*Task goal*.
Copy each line containing the word "reset" from the records that follow, please.

Machine-readable hardware designs
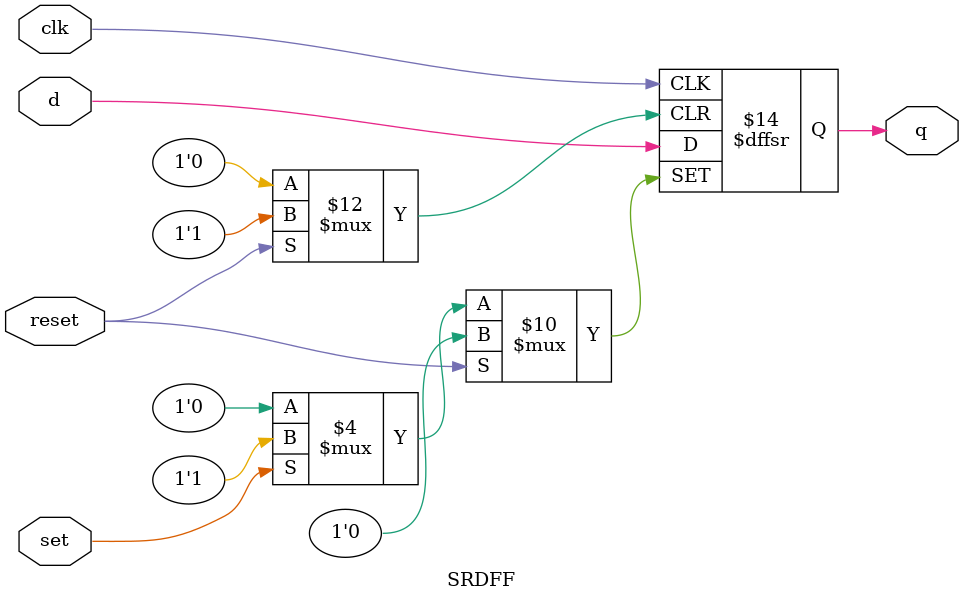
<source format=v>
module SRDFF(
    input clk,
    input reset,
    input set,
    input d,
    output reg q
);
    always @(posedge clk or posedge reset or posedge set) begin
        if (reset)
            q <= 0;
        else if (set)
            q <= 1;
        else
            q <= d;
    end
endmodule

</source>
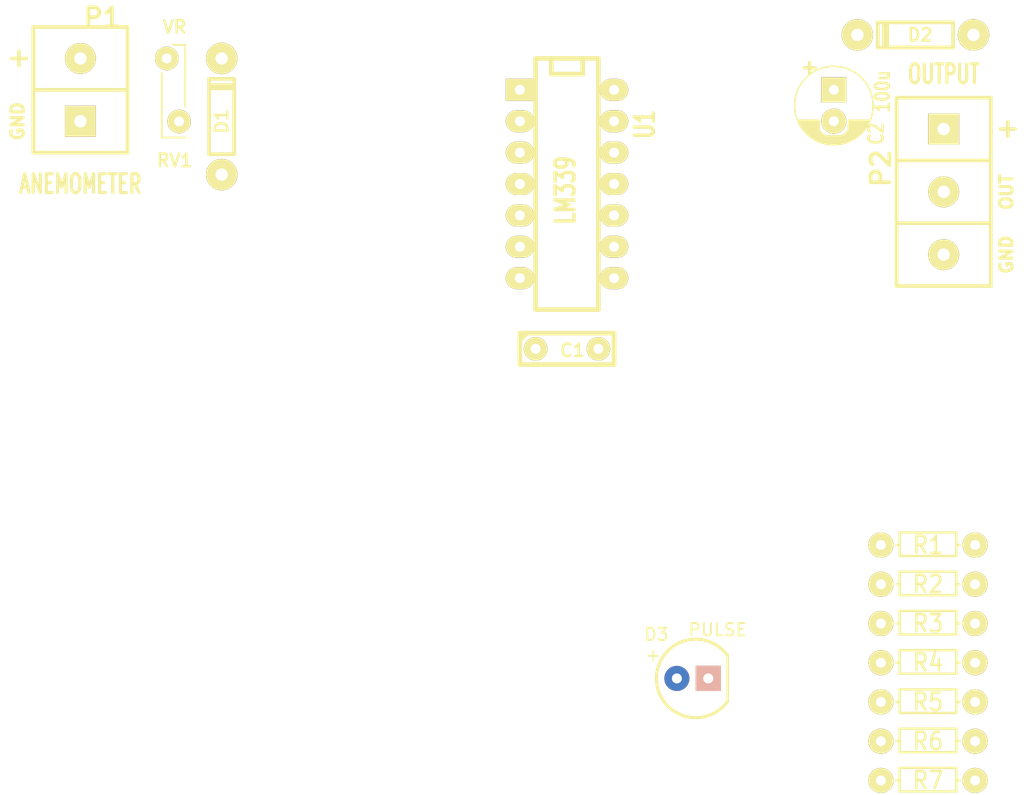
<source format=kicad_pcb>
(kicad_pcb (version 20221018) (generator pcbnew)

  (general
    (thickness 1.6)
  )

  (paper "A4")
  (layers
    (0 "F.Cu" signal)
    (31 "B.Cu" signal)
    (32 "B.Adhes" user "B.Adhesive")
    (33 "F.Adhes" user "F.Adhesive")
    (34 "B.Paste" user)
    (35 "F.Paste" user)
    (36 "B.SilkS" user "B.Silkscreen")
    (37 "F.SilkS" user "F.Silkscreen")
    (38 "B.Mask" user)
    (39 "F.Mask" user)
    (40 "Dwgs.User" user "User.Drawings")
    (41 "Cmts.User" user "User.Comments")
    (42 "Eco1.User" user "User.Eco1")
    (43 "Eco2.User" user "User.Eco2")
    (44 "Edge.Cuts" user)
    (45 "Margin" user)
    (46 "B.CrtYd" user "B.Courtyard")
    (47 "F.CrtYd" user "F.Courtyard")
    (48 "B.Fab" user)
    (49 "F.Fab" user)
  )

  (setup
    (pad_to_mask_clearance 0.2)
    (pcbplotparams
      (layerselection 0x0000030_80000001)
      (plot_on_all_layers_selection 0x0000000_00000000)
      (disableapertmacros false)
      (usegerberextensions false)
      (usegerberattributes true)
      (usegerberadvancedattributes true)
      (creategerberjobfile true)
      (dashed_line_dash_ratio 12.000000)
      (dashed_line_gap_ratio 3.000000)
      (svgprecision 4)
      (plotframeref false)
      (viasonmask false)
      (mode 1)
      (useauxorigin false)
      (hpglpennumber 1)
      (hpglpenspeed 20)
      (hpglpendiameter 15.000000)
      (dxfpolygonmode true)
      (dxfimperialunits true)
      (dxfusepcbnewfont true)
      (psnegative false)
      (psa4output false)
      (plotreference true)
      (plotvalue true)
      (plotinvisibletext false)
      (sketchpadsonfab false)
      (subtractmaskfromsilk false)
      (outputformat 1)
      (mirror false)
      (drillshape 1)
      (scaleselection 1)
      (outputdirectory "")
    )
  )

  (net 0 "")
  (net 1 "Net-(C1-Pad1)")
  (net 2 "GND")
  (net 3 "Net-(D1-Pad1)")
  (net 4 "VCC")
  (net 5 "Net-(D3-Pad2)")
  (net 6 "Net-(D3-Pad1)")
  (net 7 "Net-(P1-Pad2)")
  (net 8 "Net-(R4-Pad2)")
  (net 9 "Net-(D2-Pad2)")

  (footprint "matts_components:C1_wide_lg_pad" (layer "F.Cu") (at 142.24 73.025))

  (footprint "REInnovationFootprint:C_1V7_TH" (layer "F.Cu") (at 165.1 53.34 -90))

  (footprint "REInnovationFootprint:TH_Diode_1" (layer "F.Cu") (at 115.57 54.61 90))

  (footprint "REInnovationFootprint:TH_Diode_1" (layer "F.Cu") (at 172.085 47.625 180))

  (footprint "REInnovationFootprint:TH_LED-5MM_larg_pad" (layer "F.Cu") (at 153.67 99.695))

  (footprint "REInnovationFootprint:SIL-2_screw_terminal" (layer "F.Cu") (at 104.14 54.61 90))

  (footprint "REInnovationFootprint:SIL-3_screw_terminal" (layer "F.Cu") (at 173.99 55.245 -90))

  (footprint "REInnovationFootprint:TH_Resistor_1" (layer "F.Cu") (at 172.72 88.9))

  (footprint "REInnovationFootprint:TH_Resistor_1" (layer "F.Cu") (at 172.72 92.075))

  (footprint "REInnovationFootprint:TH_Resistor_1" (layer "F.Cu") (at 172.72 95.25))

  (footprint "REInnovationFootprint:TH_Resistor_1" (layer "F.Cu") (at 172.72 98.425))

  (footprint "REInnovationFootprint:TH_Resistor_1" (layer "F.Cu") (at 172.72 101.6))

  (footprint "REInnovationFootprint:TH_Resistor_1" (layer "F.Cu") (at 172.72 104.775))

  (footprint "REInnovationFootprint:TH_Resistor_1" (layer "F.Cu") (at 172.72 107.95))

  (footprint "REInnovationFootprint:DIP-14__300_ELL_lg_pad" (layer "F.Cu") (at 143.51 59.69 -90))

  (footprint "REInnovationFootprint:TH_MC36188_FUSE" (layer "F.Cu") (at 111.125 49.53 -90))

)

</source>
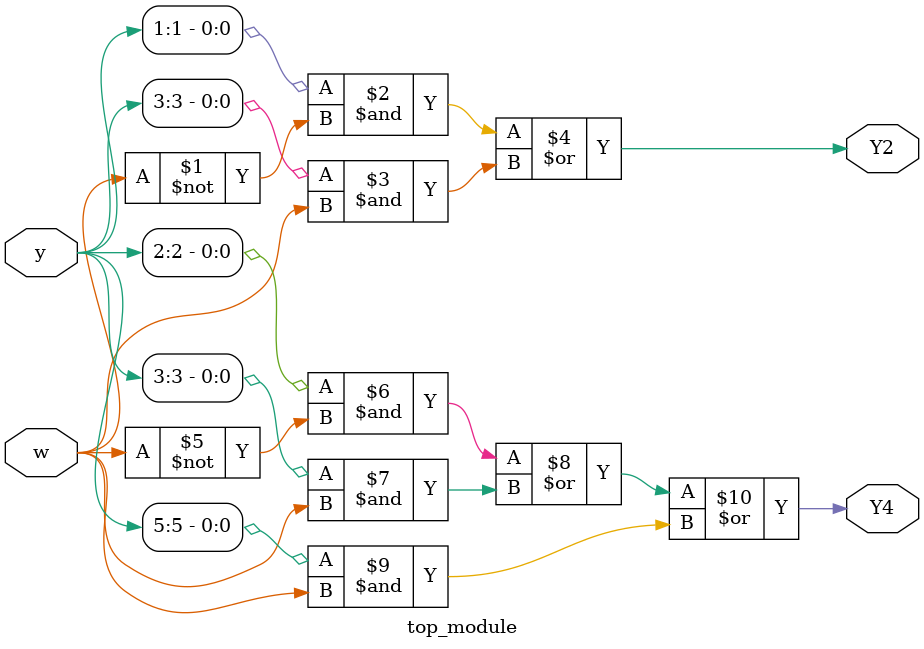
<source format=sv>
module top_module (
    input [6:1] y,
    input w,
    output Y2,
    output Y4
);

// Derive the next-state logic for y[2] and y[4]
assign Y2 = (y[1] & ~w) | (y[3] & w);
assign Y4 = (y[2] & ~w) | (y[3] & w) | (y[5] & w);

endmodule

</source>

*Answer box*.
    input reset,
    always @(posedge clk or posedge reset or posedge set) begin
        if (reset)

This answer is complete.